• _Extract provided_
┌──
This topic describes how to optimize queries to improve query efficiency. You can use the following methods to optimize queries:
  • Add shards.
  • Reduce the query time range and data volume.
  • Repeat queries multiple times.
  • Optimize the SQL statement for query.

Add shards

More shards represent more computing resources and faster computing. You can add shards to ensure that the number of logs to be scanned in each shard does not exceed 50 million on average. You can split shards to add shards.
Note Splitting shards incurs more fees and only accelerates queries of new data. Old data is still stored in old shards.

Reduce the query time range and data volume

  • The larger the time range, the slower the query. If you query data within a year or a month, data is computed by day. Therefore, you can reduce the time range for faster computing.
  • The larger the data volume, the slower the query. Reduce the amount of data to be queried as much as possible.

Repeat queries multiple times

If you find that the result of a query is inaccurate, you can repeat the query multiple times. During each query, the underlying acceleration mechanism makes full use of the previous query result for analysis. Therefore, multiple queries make the query result more accurate.

Optimize the SQL statement for query

A time-consuming query statement has the following characteristics:
  • Runs GROUP BY on string columns.
  • Runs GROUP BY on more than five columns of fields.
  • Includes the operation that generates strings.
You can use the following methods to optimize the query statement:
  • Avoid any operation that generates strings if possible.
    • If you use the date_format function to generate a formatted timestamp, the query efficiency is low.
      * | select date_format(from_unixtime(__time__) , '%H_%i') as t, count(1) group by t
    • If you use the substr() method, strings are generated. We recommend that you use the date_trunc or time_series function to analyze timestamps.
  • Avoid running GROUP BY on string columns if possible.
    Running GROUP BY on strings may result in a large number of hash calculations, which account for more than 50% of total calculations. For example:
    * | select count(1) as pv , date_trunc('hour',__time__) as time group by time
    * | select count(1) as pv , from_unixtime(__time__-__time__%3600) as time group by __time__-__time__%3600
    Both query 1 and query 2 calculate the log count per hour. However, query 1 converts the time into a string, for example, 2017-12-12 00:00:00, and then runs GROUP BY on this string. Query 2 calculates the on-the-hour time value, runs GROUP BY on the result, and then converts the value into a string. Query 1 is less efficient than query 2 because the former one needs to hash strings.
  • List fields alphabetically based on the initial letter when running GROUP BY on multiple columns.
    For example, there are 13 provinces with 100 million users.
└──
Chart understanding data:
┌──
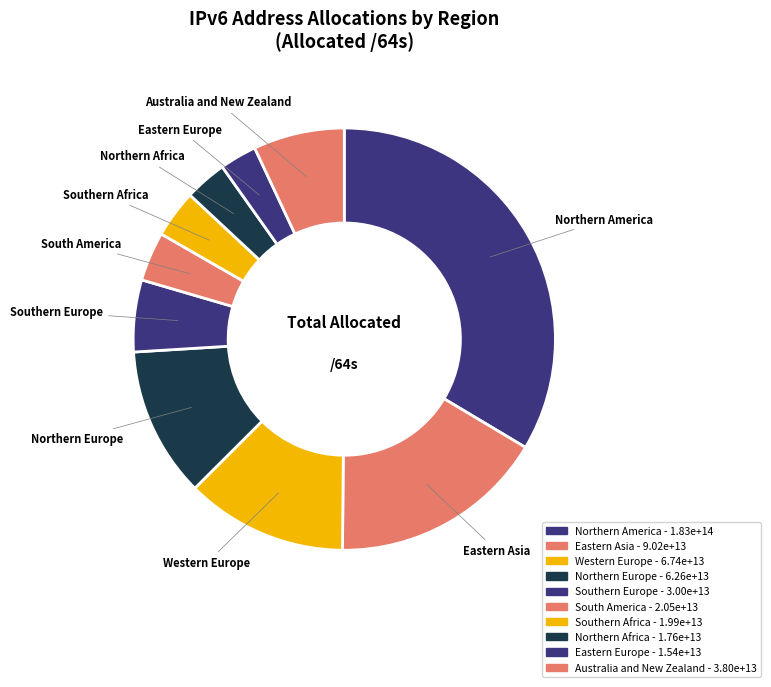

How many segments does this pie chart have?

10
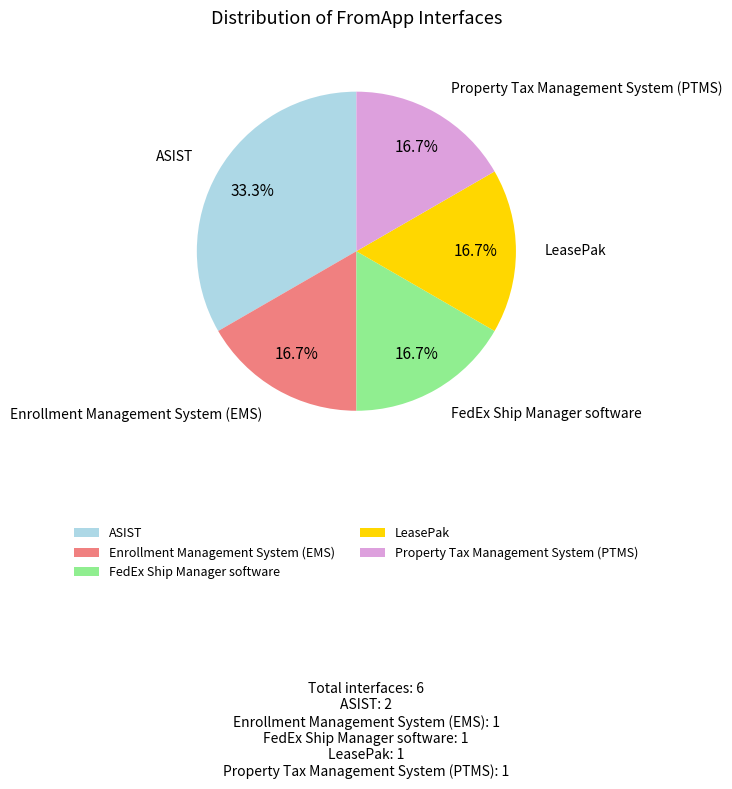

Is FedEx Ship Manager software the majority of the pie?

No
└──
• _About this exercise_
Answer these questions using the page on optimizing queries:
(a) Adding shards should keep the average number of logs scanned in each shard from going over what number?
(b) Which functions does the page recommend for analyzing timestamps in place of the substr() method?
(c) What reason does the page give for query 1 being less efficient than query 2?

• _Answer box_
(a) 50 million.
(b) The date_trunc or time_series function.
(c) Query 1 needs to hash strings.